Osteogenesis and neurogenesis: a robust link also for language evolution

Cedric Boeckx 1,2, Antonio Benítez-Burraco 3,*
PMCID: PMC4516893  PMID: 26283924

This paper seeks to contribute to the characterization of the relation between osteogenesis and neurogenesis by approaching it from the field of the neurobiology of language and cognition; specifically, from an evolutionary perspective. It is difficult to ascertain how the hominin brain changed to support modern language and cognitive abilities because we can only rely on skull remains. But insights can be gained from fossils because the brain and the skull exhibit a tight relationship. Skull shape and brain shape and connectivity influence one another (Roberts et al., 2010; Lieberman, 2011). Craniofacial anomalies and cognitive disorders frequently co-occur (see Boeckx and Benítez-Burraco, 2014a for review). So, “osteo” considerations can shed light on “neuro” considerations (and vice versa). Importantly, main differences between anatomically-modern humans (AMHs) and Neanderthals pertain not to the brain size, but to the more globularized headshape of the former (Bruner, 2004). Globularity results from an AMH-specific developmental trajectory after birth, at a stage when the brain is the primary determinant of skull shape (Gunz et al., 2010). Globularization is not just a morphological change of the skull. On the contrary, factors giving rise to globularity also have important neurofunctional consequences. The hypothesis we have explored in our recent work is that the rewiring of the hominin brain associated to globularization brought about our most distinctive mode of cognition (see Boeckx and Benítez-Burraco, 2014a for details).

In a series of related papers (Boeckx and Benítez-Burraco, 2014a,b; Benítez-Burraco and Boeckx, 2015) we have examined closely some of the most critical genes that may contribute to skull globularity and that have been selected in AMHs. These also contribute significantly to neurogenesis, as well as to neural specification, arealization of the neo-cortex, neuronal interconnection, and synaptic plasticity. Eventually, the very osteogenic signals that help build our distinctive skull also contributes to build our distinctive mode of brain organization underlying our mode of cognition and language abilities.

- - - - - - -

List every process that the text on osteogenesis and neurogenesis names as one that the genes selected in anatomically-modern humans for skull globularity also contribute to.

→ **Available data**
- - - - - - -

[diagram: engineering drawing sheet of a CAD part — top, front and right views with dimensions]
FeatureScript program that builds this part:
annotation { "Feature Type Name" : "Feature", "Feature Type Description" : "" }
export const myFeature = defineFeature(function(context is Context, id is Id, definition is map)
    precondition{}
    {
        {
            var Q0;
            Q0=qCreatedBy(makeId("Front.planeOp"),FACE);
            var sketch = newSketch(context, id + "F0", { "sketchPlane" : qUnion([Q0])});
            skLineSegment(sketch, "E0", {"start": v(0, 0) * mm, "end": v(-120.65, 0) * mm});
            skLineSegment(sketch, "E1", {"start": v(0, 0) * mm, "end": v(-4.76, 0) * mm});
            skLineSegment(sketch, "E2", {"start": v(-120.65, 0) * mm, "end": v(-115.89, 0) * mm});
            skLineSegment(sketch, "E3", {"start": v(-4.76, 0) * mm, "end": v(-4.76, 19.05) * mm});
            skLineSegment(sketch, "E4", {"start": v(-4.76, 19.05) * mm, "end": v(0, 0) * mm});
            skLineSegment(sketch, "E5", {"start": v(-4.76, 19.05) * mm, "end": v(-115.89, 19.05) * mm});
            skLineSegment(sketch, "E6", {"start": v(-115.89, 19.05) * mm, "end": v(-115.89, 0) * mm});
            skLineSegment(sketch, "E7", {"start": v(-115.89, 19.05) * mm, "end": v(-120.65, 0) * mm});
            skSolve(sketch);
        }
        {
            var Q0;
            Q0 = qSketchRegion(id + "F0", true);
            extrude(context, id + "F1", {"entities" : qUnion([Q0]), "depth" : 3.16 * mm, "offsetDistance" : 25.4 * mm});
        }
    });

- - - - - - -

→ **Response**
- neurogenesis
- neural specification
- arealization of the neo-cortex
- neuronal interconnection
- synaptic plasticity